An excellent, nuanced exploration of the world of high school and the students and adults who live within it.

A mother who lives for, and through, her high school children suffers the consequences of her all-consuming obsession while she tries to oust a beloved teacher.

Julia Abbott, a middle-aged stay-at-home mom in the elite enclave of Liston Heights, Minnesota, has an overflowing calendar and a laser focus on her children. Her days are filled with volunteer activities related to their high school and its theater department, catty coffees with fellow moms, and arguments with teachers who deign to give her children anything less than an A. When a gossipy secret Facebook group pops up with the inside info on teachers and school machinations, of course she jumps right in. Isobel Johnson, on the other hand, is an English teacher beloved by students who has devoted her life to social justice issues. She mentors a new teacher Jamie Preston and pushes her students to interrogate multiple perspectives such as queer theory, the motherhood penalty, and white savior complexes in the curriculum-mandated novels.

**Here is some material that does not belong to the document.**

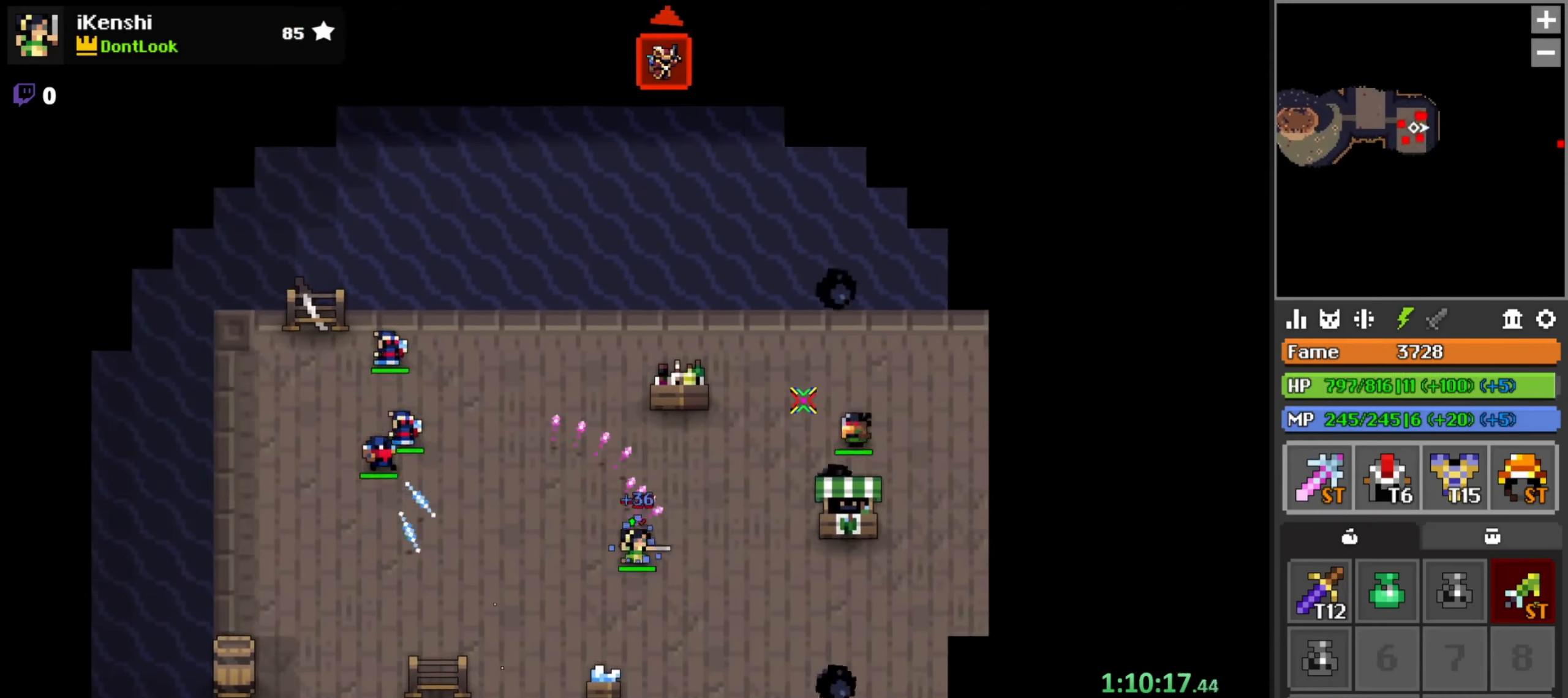
{"keys": ["s"], "mouse": ["left"], "events": [[150, "s", "down"], [166, "s", "up"], [333, "space", "down"], [383, "space", "up"], [450, "s", "down"], [483, "d", "up"]]}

And then there is the incident: Julia elbows a student (or is it a punch?) on school grounds in the middle of the school day, and the video goes viral. In a book that deals with dramas minor rather than major but is just as good as Liane Moriarty’s Big Little Lies, debut author West offers a sharp, unflinching look at her characters: teachers and administrators trying to do—and keep—their jobs; busy, high-powered parents who buy the best they can for their families; helicopter mothers who see themselves as the omniscient beings who control their children’s lives; and the high school students themselves, who sometimes have to learn about kindness and mentoring, bullying and inappropriate behavior by judging their parents’ and teachers’ actions rather than those of their peers.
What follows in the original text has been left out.